+++ PROVIDED DATA +++

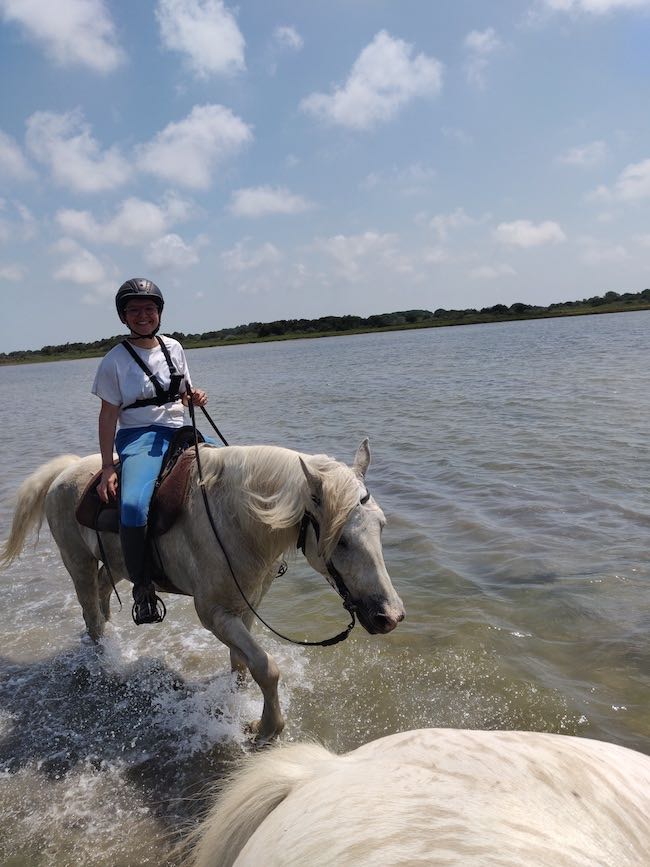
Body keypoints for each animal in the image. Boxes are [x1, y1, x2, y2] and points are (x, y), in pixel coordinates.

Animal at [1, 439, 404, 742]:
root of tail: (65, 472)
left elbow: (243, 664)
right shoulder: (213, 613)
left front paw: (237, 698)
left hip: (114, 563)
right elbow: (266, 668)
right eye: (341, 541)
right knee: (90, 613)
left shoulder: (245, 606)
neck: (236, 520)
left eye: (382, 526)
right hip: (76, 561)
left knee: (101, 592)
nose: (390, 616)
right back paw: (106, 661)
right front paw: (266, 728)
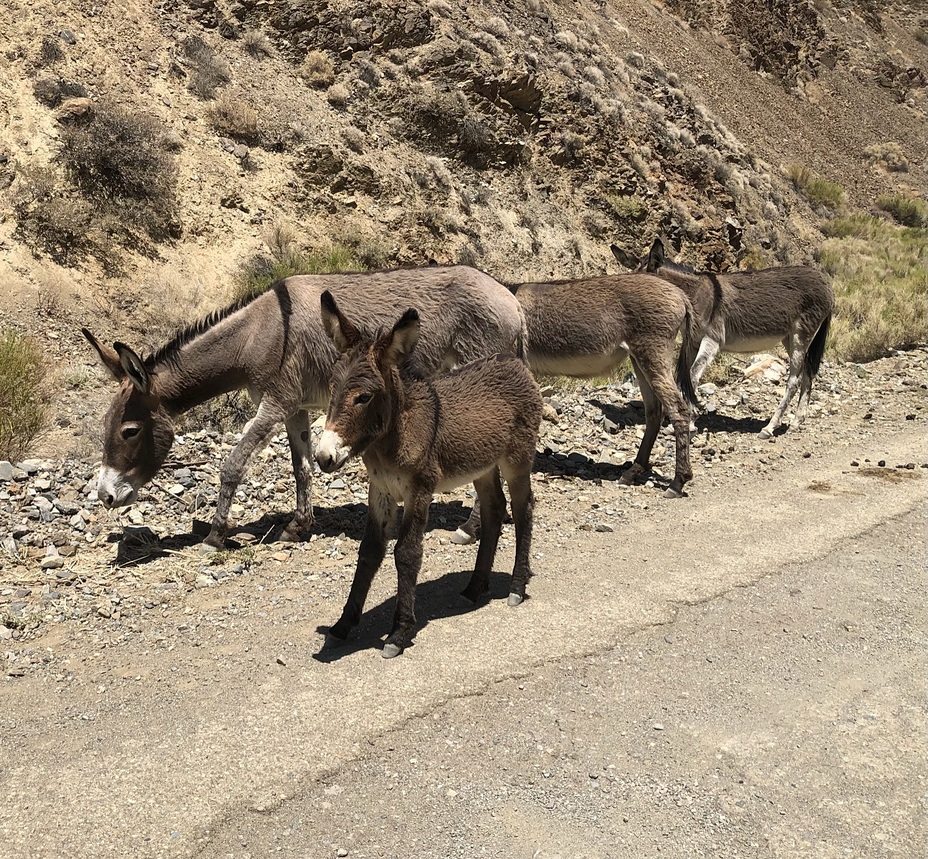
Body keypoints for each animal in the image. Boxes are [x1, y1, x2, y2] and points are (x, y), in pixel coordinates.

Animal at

+++
+++ PROVIDED DATA +++

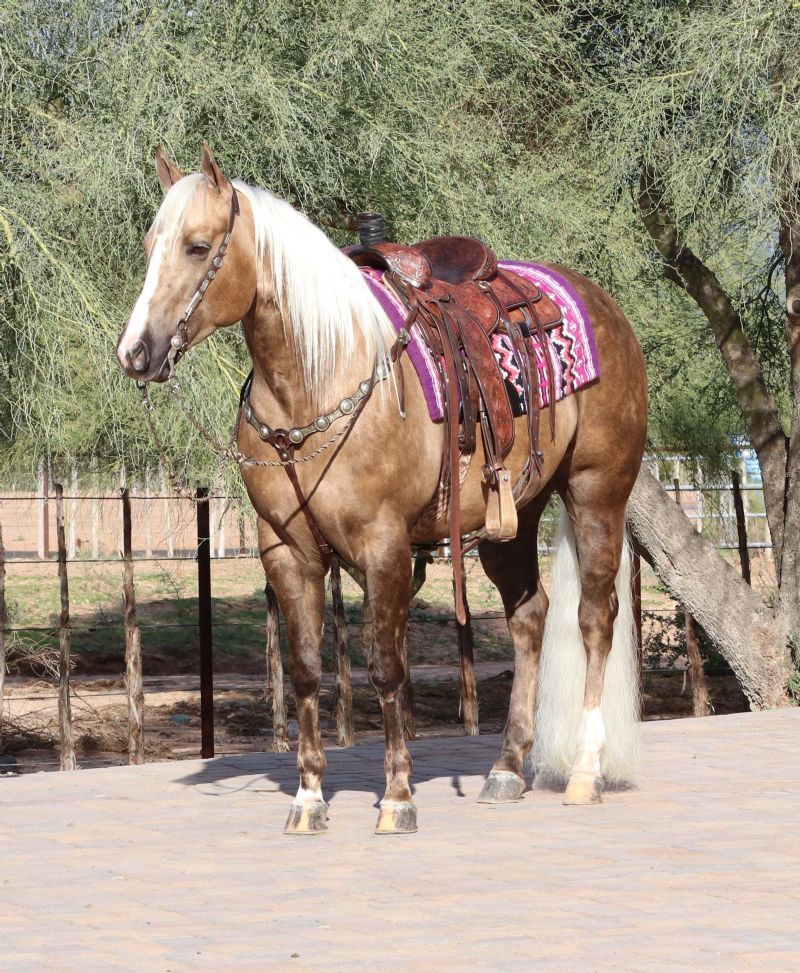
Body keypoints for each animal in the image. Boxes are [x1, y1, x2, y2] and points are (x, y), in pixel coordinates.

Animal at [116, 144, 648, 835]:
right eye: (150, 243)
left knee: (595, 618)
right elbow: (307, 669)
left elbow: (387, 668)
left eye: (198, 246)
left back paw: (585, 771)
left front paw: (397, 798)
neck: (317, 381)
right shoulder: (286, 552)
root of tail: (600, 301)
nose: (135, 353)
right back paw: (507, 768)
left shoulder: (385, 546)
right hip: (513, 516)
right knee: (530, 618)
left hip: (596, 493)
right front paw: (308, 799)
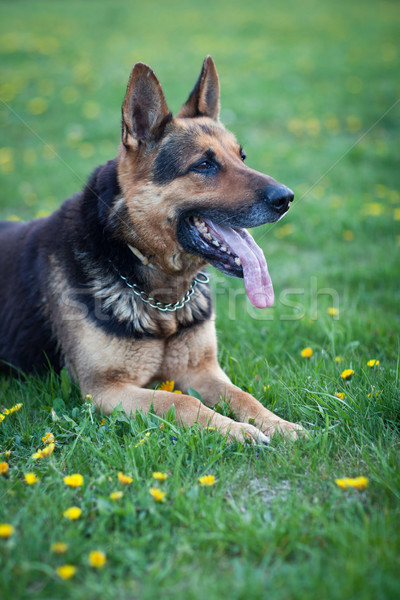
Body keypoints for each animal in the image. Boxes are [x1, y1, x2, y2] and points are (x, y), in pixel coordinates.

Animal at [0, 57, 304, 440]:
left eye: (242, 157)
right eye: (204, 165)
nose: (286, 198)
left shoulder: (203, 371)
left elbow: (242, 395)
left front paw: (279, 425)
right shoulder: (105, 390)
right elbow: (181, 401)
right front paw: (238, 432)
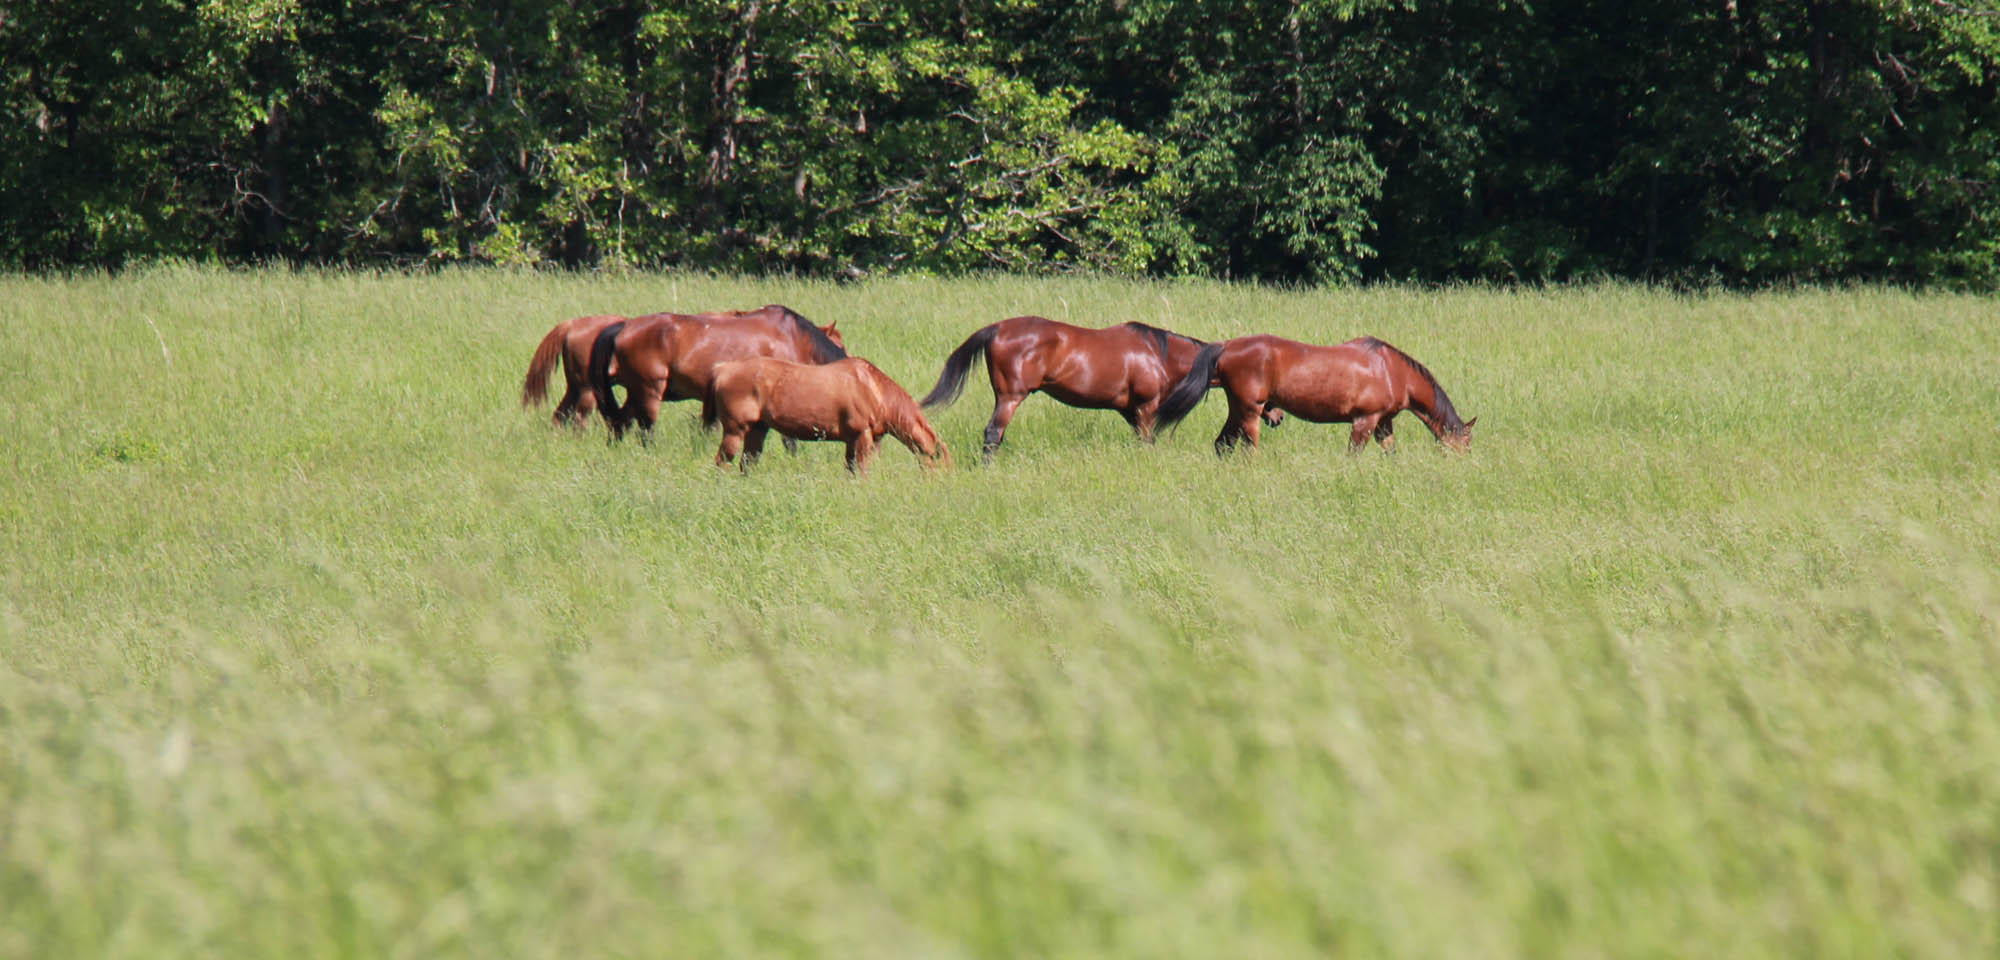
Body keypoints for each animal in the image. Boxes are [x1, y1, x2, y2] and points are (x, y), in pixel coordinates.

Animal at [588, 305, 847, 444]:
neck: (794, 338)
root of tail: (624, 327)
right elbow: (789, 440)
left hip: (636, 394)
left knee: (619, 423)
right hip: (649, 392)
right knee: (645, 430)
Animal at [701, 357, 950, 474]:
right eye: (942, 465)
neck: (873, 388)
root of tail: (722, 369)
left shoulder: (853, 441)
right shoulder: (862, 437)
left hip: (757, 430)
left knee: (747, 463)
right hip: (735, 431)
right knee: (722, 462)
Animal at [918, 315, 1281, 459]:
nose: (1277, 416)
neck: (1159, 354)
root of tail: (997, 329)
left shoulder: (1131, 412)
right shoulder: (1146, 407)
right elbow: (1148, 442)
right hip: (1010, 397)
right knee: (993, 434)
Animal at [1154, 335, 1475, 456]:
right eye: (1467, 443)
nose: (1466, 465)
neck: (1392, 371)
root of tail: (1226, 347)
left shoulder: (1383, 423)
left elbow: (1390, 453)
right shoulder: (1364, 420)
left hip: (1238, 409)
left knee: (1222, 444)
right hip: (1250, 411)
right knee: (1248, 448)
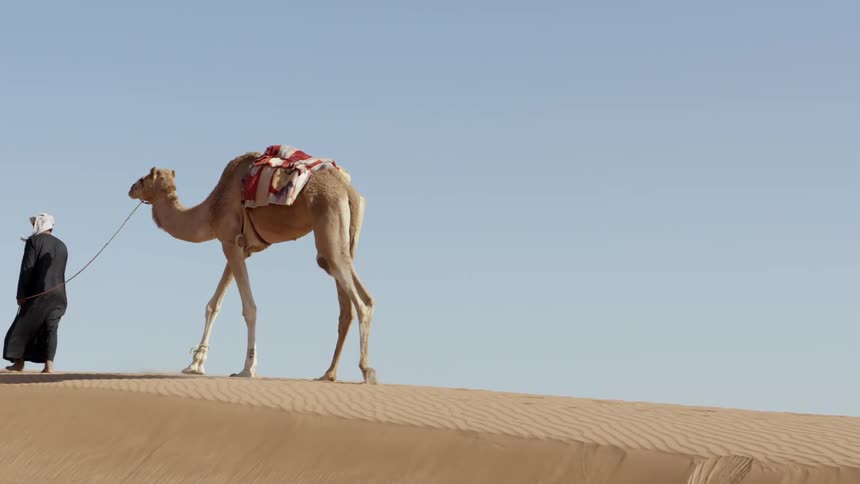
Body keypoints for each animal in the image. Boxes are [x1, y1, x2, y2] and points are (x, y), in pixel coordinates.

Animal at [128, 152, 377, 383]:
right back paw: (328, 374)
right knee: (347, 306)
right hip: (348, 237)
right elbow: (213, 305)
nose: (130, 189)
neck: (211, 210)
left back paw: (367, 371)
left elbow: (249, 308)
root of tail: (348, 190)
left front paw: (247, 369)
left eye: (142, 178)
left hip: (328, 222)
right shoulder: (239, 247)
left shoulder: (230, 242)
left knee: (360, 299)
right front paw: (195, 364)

+++
+++ PROVIDED DATA +++

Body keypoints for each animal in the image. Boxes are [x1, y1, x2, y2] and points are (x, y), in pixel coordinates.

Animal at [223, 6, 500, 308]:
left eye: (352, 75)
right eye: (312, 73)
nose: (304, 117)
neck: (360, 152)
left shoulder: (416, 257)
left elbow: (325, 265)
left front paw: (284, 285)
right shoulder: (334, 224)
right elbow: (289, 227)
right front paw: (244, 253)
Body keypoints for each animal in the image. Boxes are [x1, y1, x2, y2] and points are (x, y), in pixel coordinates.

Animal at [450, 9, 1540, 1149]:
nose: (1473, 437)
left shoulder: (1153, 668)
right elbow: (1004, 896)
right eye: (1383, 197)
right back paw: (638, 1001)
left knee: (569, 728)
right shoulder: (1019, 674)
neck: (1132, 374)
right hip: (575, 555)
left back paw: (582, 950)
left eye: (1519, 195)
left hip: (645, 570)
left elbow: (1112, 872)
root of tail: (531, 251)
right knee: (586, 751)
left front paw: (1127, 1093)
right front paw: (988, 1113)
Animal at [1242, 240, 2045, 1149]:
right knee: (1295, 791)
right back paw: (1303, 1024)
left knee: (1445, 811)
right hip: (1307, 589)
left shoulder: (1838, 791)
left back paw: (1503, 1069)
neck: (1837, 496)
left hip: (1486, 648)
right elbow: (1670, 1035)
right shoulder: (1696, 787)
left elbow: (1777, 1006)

+++

How many lines of the entries include the string "nose"? Answer with a number and no other words.

8